»Nichts von Soldaten,« bat Tinkeles wieder schauernd, »ich will kommen mit Ihnen und will sagen, was ich weiß, wenn Sie mir wollen versprechen, daß Sie mich verrathen gegen Niemanden, nicht an Ihren Prinzipal und nicht an Mausche Fischel, auch nicht an den schlechten Menschen diesen Wirth, und an keinen Soldaten.«

»Kommt,« sagte Anton und wies mit der Hand die Straße hinab. So führte er den Willenlosen wie einen Gefangenen mit sich fort und verwandte kein Auge von ihm, weil er befürchtete, daß Schmeie den Rathschlägen seines bösen Gewissens folgen und in eine Seitengasse entlaufen könnte.
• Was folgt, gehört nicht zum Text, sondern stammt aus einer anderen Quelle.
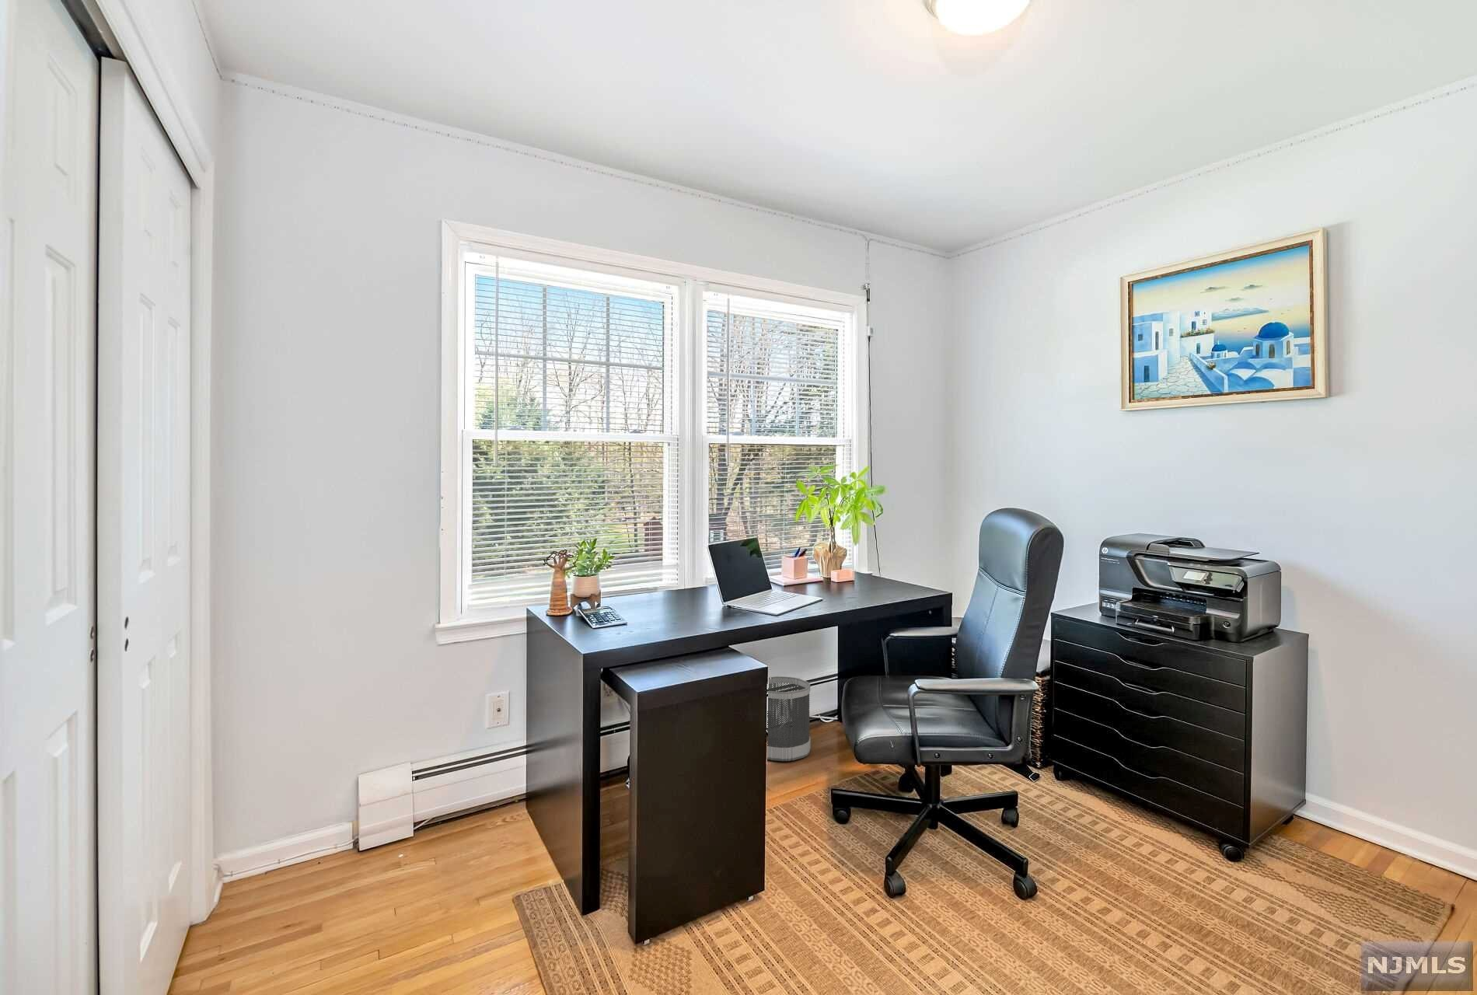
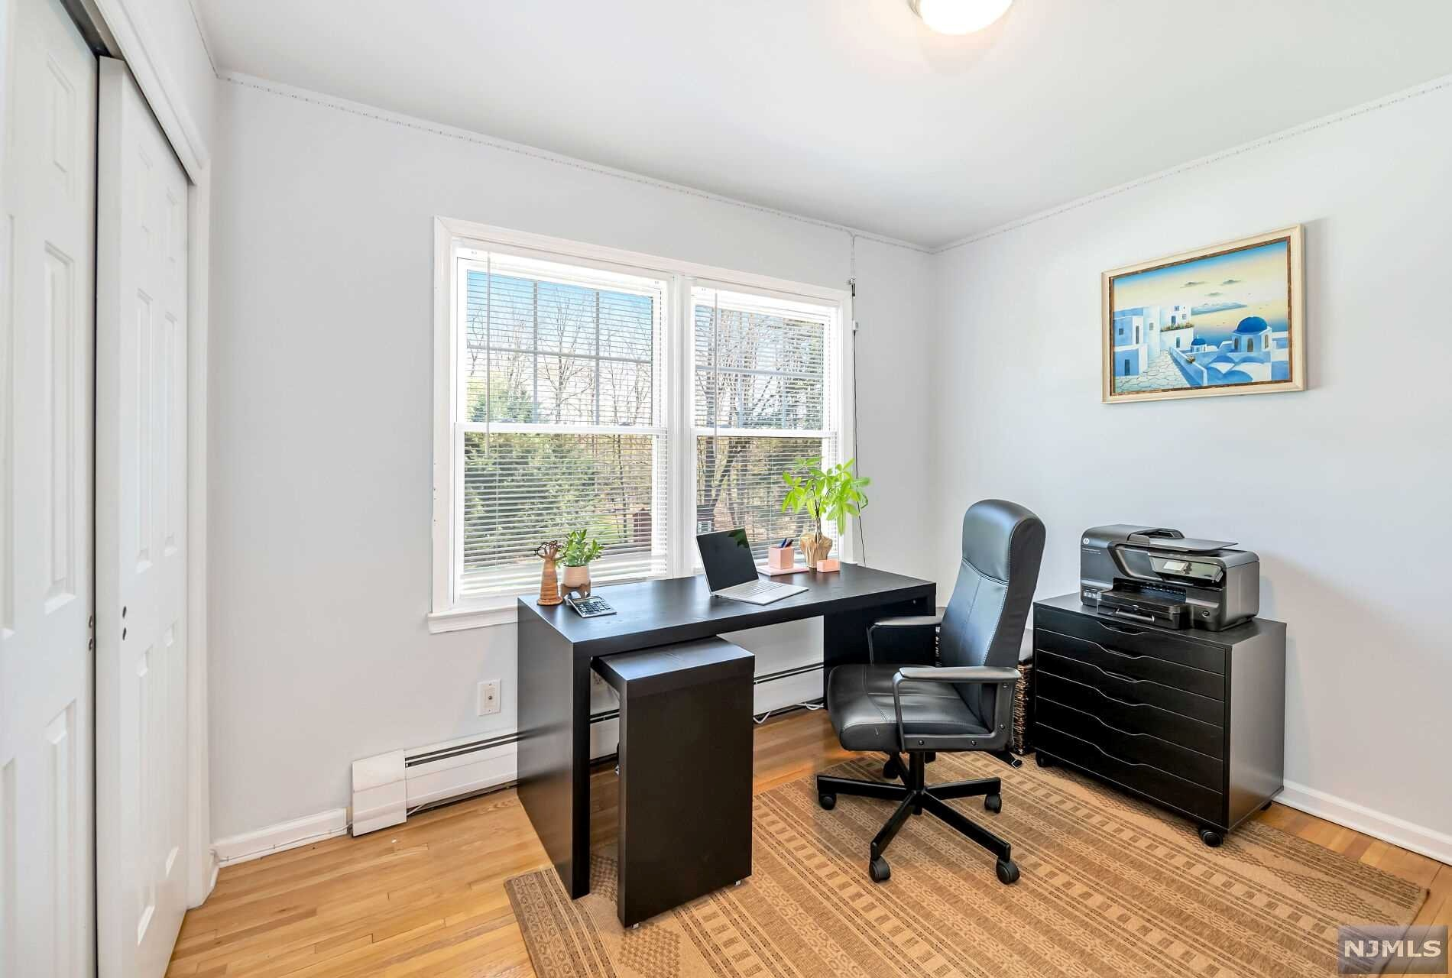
- wastebasket [766,675,812,762]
Der Galizier hatte nicht den Muth dazu, er schlich mit gesenktem Haupt neben Anton her, sah ihn zuweilen seufzend an und gurgelte unverständliche Worte vor sich hin. Auf Antons Zimmer fing er aus freien Stücken an: »Es ist mir gewesen eine Last auf meinem Herzen, ich habe nicht können schlafen, ich habe nicht können essen und trinken, und wenn ich gelaufen bin, um zu machen ein Geschäft, so hat es mir in der Seele gelegen, wie ein Stein in einem Glase: wenn man trinken will, fällt der Stein auf die Zähne, und man beschüttet sich mit Wasser. Weh! was habe ich mich beschüttet!«

»So redet,« sagte Anton, wieder erweicht durch die aufrichtige Klage.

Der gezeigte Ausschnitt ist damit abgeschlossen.